La prima buona notizia dal Forex, tenutosi sabato, è che nessuno ha perso tempo in chiacchiere pericolose. Il governatore della Banca d’Italia, Ignazio Visco, ha lasciato perdere le recenti ramanzine para-grilline: in Italia è tutto colpa delle banche (recessione, disoccupazione, aziende che chiudono o falliscono, ecc.) e dei loro banchieri, troppi e superpagati. I banchieri in platea, dal canto loro, non hanno avuto motivo per tradurre in fischi aperti un malumore crescente nei confronti della vigilanza (e ancora una decina d’anni fa l’applauso convinto era la regola, soprattutto al Forex).

Se nel 2014 non è più tempo di liturgie vecchie, non è neppure il caso che l’Italia delle banche somigli a quella che è andata a Strasburgo a manifestare contro il presidente della Repubblica italiana che andava a difendere le ragioni dell’Italia all’Euro-parlamento. I banchieri italiani – attaccati dal populismo di ogni colore – sono esasperati, anche se non privi di responsabilità: merito comunque di Visco aver capito – almeno sabato – che l’anno delle decisioni (ingresso nell’ Unione bancaria, uscita dalla recessione) non poteva iniziare con prediche inutili e liti da pollaio.

La seconda buona notizia è che, con il minimo di parole, dal Forex è uscita una cosa, un passo concreto. Dietro la sigla “bad bank” c’è anzitutto un accordo: le sofferenze bancarie – che la recessione ha gonfiato e che soffocano il credito – non sono una peste di cui le banche devono vergognarsi e che le authority devono bruciare al rogo, assecondando i forconi di turno. Sono invece un problema (grosso) da gestire: iniziando a risolverlo quanto prima rispetto all’arrivo dei nuovi vigilantes della Bce e dell’inizio della loro “asset quality review” (gli Stati Uniti, nel 2008, hanno atteso troppo a gestire il gigantesco accumulo di asset tossici da parte della finanza derivata, ma poi hanno impiegato poche settimane a varare il Tarp: l’Europa sta procedendo a piccoli passi sul sentiero dell’Unione bancaria per risolvere un problema epocale e globale non originato in Europa, ma che ha avuto nei paesi periferici dell’Europa una delle aree di ricaduta più gravi).
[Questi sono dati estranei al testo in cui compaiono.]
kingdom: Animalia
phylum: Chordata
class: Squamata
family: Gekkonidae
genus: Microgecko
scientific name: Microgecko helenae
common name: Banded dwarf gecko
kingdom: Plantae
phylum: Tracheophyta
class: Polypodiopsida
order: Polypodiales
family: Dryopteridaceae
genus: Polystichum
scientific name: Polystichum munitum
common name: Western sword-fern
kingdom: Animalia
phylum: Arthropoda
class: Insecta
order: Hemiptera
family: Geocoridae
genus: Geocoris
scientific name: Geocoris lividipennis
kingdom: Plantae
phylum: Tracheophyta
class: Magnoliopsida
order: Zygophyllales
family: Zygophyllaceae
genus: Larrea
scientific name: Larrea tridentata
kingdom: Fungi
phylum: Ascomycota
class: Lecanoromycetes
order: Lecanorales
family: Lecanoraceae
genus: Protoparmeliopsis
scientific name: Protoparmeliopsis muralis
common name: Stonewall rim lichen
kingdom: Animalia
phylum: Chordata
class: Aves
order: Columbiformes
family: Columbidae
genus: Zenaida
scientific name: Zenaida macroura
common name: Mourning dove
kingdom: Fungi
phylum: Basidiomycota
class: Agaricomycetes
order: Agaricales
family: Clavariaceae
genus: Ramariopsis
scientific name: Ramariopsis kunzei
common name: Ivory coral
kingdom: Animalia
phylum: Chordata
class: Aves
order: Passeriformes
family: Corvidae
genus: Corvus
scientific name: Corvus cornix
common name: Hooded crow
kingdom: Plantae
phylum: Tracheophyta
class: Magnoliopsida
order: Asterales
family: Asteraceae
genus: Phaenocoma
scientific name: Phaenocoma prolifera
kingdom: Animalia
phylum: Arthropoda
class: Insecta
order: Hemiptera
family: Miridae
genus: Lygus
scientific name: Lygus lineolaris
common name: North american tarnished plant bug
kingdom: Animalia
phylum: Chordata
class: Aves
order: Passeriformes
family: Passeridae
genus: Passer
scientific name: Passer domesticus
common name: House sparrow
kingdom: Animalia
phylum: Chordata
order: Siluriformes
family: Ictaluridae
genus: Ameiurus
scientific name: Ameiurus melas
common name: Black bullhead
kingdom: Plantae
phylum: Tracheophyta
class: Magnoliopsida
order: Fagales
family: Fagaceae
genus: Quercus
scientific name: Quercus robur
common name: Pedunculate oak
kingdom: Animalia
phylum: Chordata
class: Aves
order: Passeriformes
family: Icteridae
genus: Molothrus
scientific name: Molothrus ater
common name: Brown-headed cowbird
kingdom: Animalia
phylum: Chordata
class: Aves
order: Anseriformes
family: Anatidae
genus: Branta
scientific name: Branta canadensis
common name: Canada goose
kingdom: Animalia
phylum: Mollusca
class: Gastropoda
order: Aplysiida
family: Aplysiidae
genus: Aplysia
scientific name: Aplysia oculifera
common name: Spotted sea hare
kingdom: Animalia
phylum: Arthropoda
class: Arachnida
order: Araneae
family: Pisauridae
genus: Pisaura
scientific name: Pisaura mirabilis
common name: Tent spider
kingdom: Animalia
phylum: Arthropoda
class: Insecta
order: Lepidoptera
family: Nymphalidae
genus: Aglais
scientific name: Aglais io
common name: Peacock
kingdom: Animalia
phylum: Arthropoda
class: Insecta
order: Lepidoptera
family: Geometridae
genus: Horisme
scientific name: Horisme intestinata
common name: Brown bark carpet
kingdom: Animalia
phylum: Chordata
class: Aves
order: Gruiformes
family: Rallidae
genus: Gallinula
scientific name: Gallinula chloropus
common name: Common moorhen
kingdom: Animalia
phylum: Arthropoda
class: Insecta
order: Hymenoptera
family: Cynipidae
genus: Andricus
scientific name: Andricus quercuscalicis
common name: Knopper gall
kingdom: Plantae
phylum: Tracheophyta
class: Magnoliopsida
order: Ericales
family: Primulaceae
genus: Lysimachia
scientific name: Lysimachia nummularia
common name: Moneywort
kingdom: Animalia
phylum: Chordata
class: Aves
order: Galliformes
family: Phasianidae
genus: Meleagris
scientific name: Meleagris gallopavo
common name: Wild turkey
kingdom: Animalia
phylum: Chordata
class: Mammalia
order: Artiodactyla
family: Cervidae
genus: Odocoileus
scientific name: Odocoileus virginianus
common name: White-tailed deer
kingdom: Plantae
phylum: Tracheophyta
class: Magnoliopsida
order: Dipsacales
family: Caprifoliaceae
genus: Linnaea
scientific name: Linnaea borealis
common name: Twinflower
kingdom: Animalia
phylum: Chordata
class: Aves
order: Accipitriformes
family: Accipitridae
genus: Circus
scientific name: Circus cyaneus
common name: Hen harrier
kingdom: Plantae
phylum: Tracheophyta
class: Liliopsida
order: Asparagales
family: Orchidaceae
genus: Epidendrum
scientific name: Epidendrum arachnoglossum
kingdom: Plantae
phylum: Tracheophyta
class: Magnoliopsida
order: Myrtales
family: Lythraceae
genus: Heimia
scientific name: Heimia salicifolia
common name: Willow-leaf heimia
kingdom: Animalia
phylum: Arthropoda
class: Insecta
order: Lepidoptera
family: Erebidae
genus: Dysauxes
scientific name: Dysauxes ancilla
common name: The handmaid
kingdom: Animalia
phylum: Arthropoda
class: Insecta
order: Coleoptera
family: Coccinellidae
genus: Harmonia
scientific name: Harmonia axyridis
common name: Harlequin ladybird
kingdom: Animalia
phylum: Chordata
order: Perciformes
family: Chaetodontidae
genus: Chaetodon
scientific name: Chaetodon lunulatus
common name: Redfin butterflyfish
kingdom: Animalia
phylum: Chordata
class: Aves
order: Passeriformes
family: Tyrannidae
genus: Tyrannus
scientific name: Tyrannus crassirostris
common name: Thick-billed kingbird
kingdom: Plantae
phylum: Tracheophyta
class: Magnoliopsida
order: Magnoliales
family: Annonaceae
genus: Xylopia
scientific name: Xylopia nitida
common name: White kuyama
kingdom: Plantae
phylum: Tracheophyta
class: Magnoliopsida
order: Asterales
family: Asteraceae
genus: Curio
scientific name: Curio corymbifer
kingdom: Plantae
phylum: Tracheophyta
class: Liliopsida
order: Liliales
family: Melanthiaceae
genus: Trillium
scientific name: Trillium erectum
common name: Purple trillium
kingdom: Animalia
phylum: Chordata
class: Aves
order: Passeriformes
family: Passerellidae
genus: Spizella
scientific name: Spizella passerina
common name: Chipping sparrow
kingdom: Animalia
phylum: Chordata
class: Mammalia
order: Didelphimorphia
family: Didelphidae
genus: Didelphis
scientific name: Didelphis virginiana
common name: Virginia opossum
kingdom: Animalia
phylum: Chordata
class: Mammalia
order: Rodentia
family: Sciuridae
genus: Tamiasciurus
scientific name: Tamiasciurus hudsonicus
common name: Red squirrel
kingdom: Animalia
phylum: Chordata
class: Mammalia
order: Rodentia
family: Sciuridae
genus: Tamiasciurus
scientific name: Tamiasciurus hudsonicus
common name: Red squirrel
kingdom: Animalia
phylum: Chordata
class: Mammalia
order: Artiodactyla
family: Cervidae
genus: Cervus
La terza buona notizia – forse la più “notizia” fra tutte – è che l’iniziativa di cartolarizzare volumi di crediti problematici viene lasciata al settore, cioè al mercato: è approvata e incoraggiata dall’autorità vigilante nazionale, ma non promossa da essa (com’è stato ad esempio in passato, per lo scorporo dei “bad loans” di Banco Napoli-Isveimer o – più di recente – di Banca Italease). E un sistema bancario domestico prossimo a un altro passaggio d’età – simile a quello che una ventina d’anni fa ha lanciato privatizzazioni e concentrazioni – può dar prova della sua solidità di fondo: quella che del resto gli ha consentito di limitare i danni dopo la deflagrazione planetaria del 2008.

Più bad bank generate da singoli gruppi (certamente i due maggiori, Intesa e UniCredit) e probabilmente altre bad bank “intergruppo” o addirittura “di categoria” (il Credito cooperativo?): in ogni caso – in partenza – non con lo Stato come partner o motore. Che sia Mediobanca con il gestore statunitense Kkr, che siano altri gestori italiani ed europei a promuovere una banca-fondo per accogliere asset problematici, lo Stato non potrà destinare al settore bancario risorse di cui non dispone per altre categorie di imprese o contribuenti privati.

È l’ultima notizia: né buona né cattiva, dipenderà da come il progetto verrà sviluppato. È ovvio che la bad bank spagnola Sareb, articolata attorno al fondi di salvataggio Frob, si pone come modello. Ma esso affonda le sue radici – meno di due anni fa, ma sembra già passato remota – nella dichiarazione virtuale di default bancario da parte di Madrid di fronte all’Europa: l’Unione bancaria è stata la risposta a una richiesta di aiuti pubblici europei multimiliardari. L’Italia se li può permettere, anzitutto politicamente? Meglio pensare – come nocciolo duro – a grandi investitori privati assieme alla solita e proverbiale Cassa depositi e prestiti (cioè ancora una volta dai capitali di lungo periodo accumulati dalle ex banche pubbliche e dal risparmio minuto e paziente delle famiglie presso la Posta).